The professional journalists sell their services to the highest bidder. But profit-making news organisations are part of the oppressive capitalist system. They are just businesses which sell news, information and entertainment as commodities. What, then, is the purpose of writing an article if it does not aim to resolve the problems of the community?
How would Russell describe the media industry today? He understood that profit-making enterprises have their own inescapable logic:
"Suppose each of the stockholders of the United States Steel Corporation to be a most kind-hearted, compassionate man. If you could by any means make him understand the hell that this company maintains, he would be powerless to change it.

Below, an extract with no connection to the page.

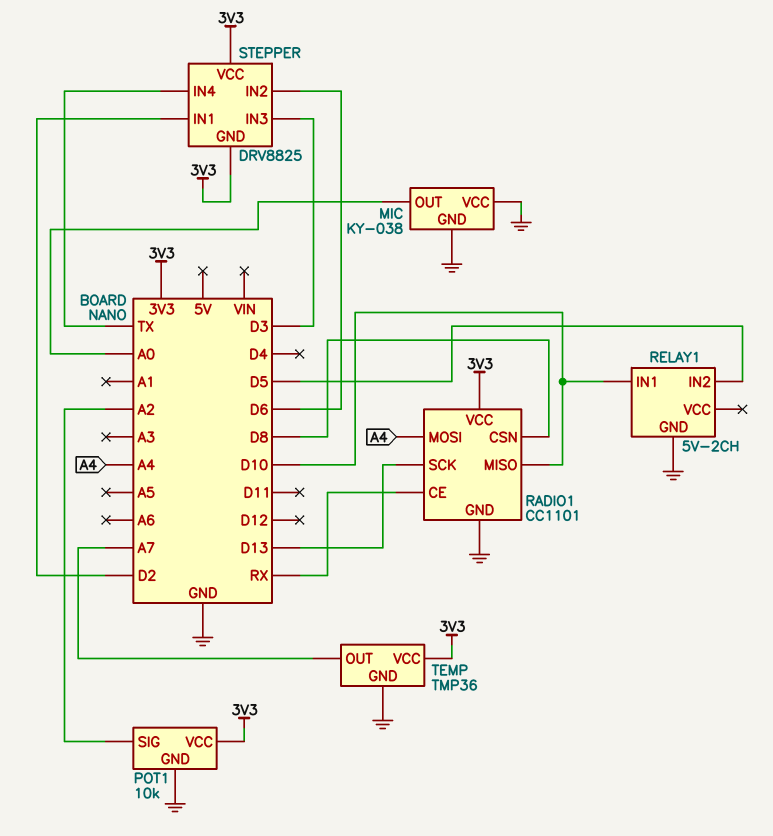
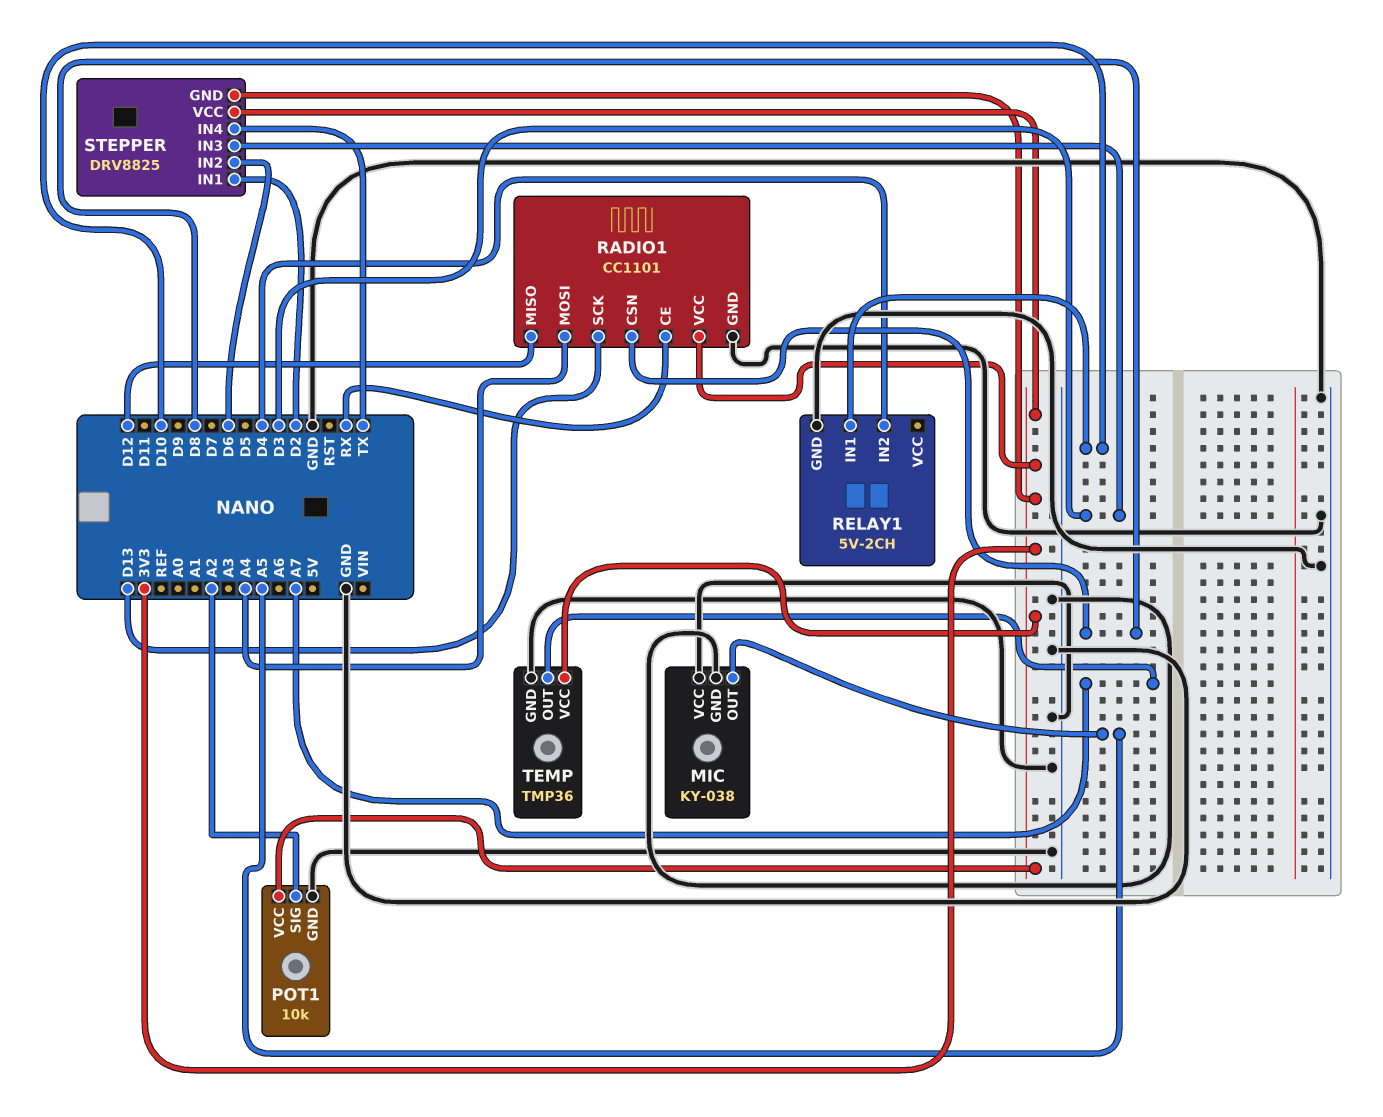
MIC pin OUT: A0 -> A5
RADIO1 pin MISO: D10 -> D12
RELAY1 pin IN2: D5 -> D4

Let the officers be wholly unselfish philanthropists, and they shall be equally impotent. Let the managers be moved to tears by every accident, they can do nothing that shall prevent accidents. The whole organization is utterly impersonal; it is hard, mechanical, inhuman, relentless, and must be so, and cannot possibly be otherwise. To make profits, to declare dividends, to meet the interest on the outstanding securities, to produce steel, to produce it with the least possible expenditure of money: these are the only considerations that can be entertained everywhere, at any time, by any person in the organization."
Let's rescue the writings and follow the tradition of the classic socialist writers and journalists. Now that the Cold War is over, their writings need to be studied, evaluated, updated and applied to our contemporary reality. We must combine theory with practical struggle. Let's read Marx and Lenin. What's more, let's follow the example of other fighters who shed their blood in the struggle to make of this troubled world a better place.
Capitalism is still the same. It now wears another mask (neo-liberalism), but it is still a system which produces death squads, war, poverty, oppression. And what Charles Russell wrote about such fruits is still true:
"Little children in the process of being first robbed and then murdered in the sacred cause of profits. If you like the system of which this is the certain fruit, come here and like the fruit also. You should not like the one without the other. And if you accept both, let me ask you one question. How if this robbed and tortured child were your daughter, or your little sister? How would you like that? And if it would be bad for your daughter, or your sister, do you think it can be good for another man's daughter and another man's sister?
"This is the offer of Socialism: the righting of the centuries of wrong the producers have suffered, the dawn of a genuine democracy, peace instead of war, sufficiency instead of suffering, life raised above the level of appetite, a chance at last for the good in people to attain their normal development."